Vor anderthalb Wochen war es noch möglich, es unter der Nummer 116117 beim ärztlichen Notdienst zu versuchen. Gut, Geduld war dafür schon nötig. Sogar reichlich. Der erste Hoffnungsschimmer nach einer Stunde voller Belegtzeichen endlich durchgekommen zu sein, war trügerisch. Denn der Telefoncomputer hatte einen nicht nach Bayern durchgestellt, sondern in das deutschlandweite Callcenter. Und als es dort hieß: Moment, wir verbinden Sie, flog man wieder aus der Leitung. Vier Stunden später war klar, dass man einer erfolgreichen Vermittlung nach Bayern in diesem Augenblick so nah wie seitdem nicht mehr gewesen war. Das System kollabierte gerade.
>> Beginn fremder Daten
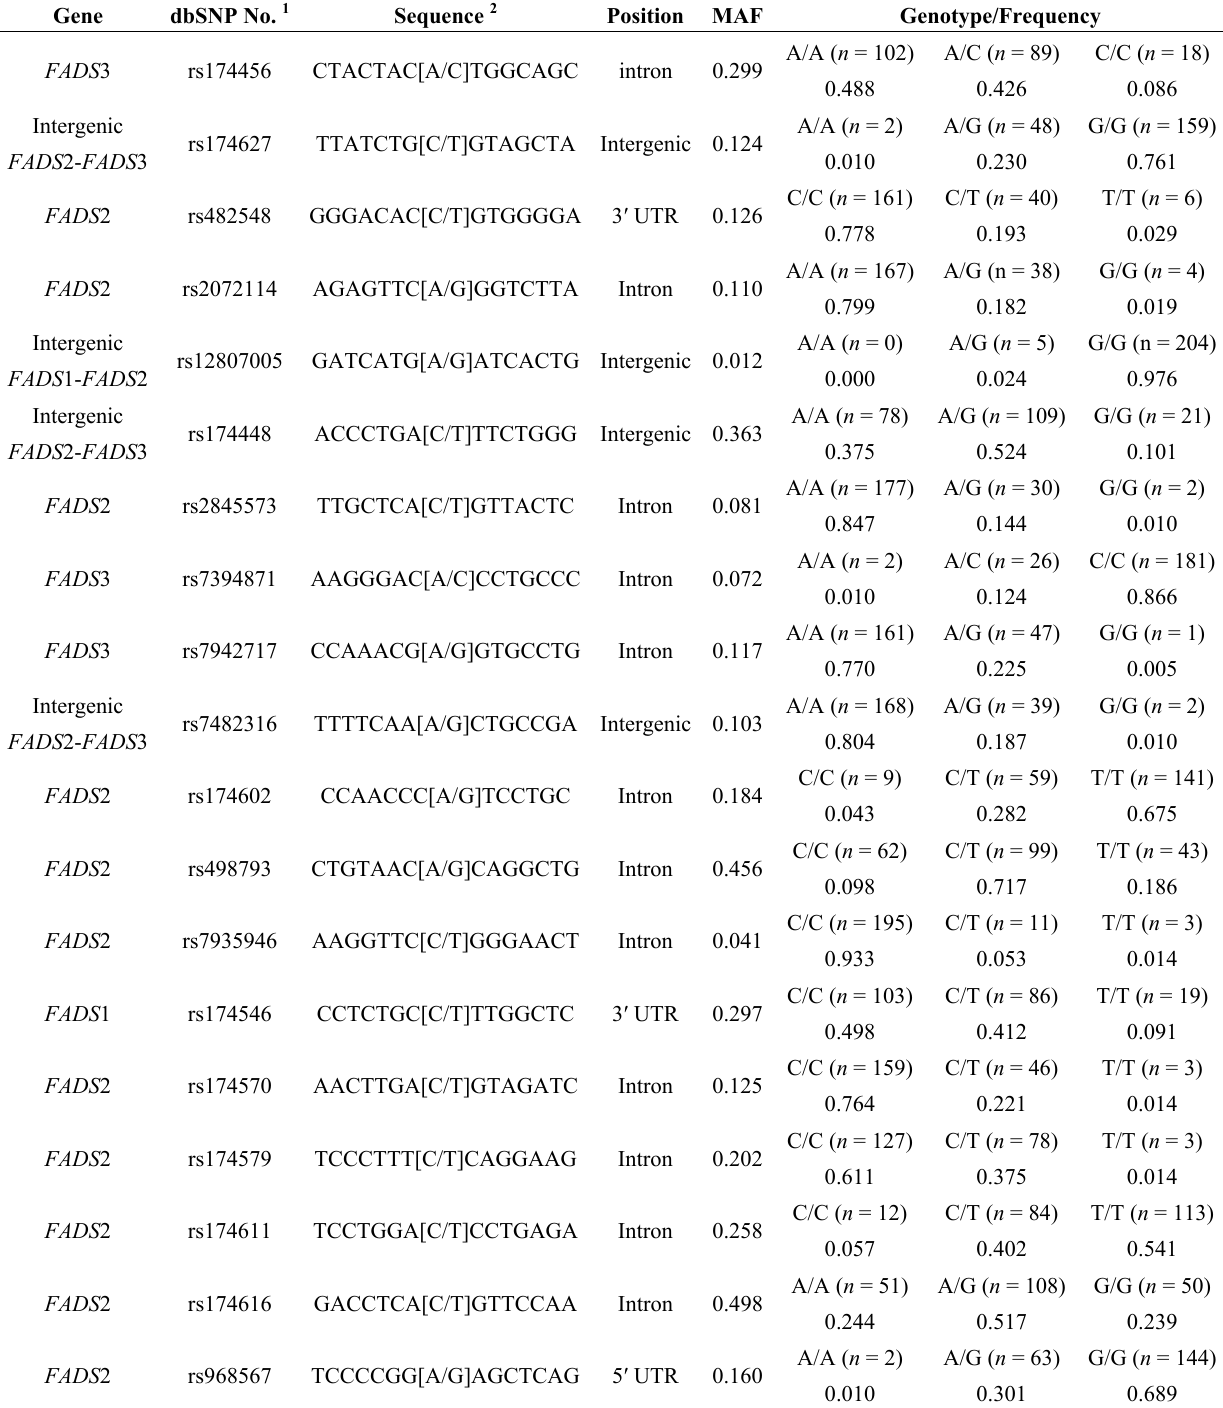
Table 1. Selected polymorphisms in the fatty acid desaturase ( FADS ) gene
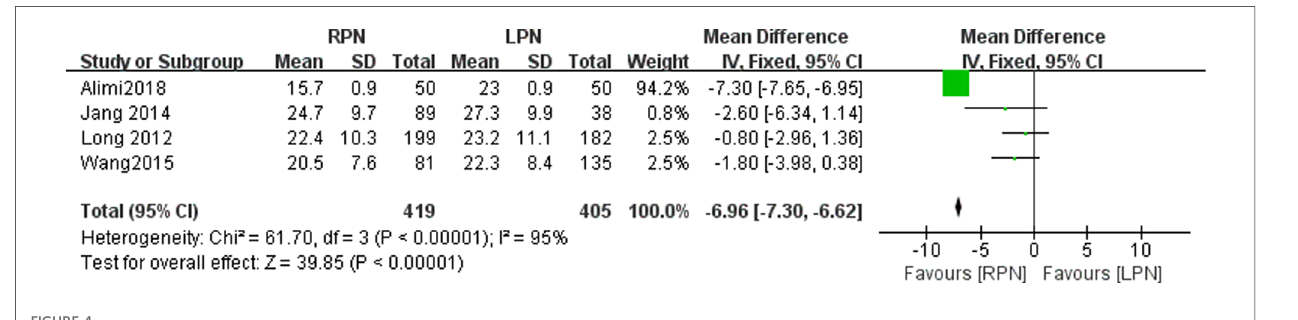
FIGURE 4 Forest plot for warm ischemia time between the RPN and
Deutschland schaltete auf den Corona-Modus um. Die Befürchtung, am Virus erkrankt zu sein, griff wie der Erreger exponentiell wachsend um sich. Um 18 Uhr, nach zehn vergeblichen Stunden,
gab es immer noch kein Durchkommen. Wenn es nicht auch um Recherche gegangen wäre, ob das überhaupt möglich ist, jemanden zu erreichen, wäre das der Punkt gewesen, frustriert aufzugeben.
Aber es gab ein spätes Glück. Um halb elf hatten es die meisten entweder geschafft oder aber müdigkeitsbedingt aufgegeben, um halb elf ging es wieder ins deutschlandweite Callcenter und von dort weiter in die bayerische Warteschleife, das erste Mal. In der folgenden Stunde in der Warteschleife bestand tatsächlich die Gefahr, einfach einzuschlafen. Aber so nah vor dem Ziel – nein.
Irgendwann war tatsächlich eine abgearbeitet klingende Stimme am anderen Ende, die abwiegeln wollte, sehr unwahrscheinlich, könnte ein grippaler Infekt sein. Letztlich hieß es: „Sie stehen vorläufig unter Quarantäne, ein Arzt kommt zu ihnen, sie werden getestet. Bitte verlassen sie bis dahin nicht das Haus.“
Dann ging es vergleichsweise schnell. Der Arzt kam am nächsten Morgen, die Nachbarn bekamen es nicht mit, als er in Schutzkleidung klingelte. Schnell ein Rachenabstrich und da ein Merkblatt, wie man sich jetzt zu verhalten habe. Zwei Tage später der Anruf des Arztes: „Negativ“– Erleichterung.
ist Kulturredakteur und war in einer Theaterpremiere, die auch einer der ersten Corona-Erkrankten der Region besuchte.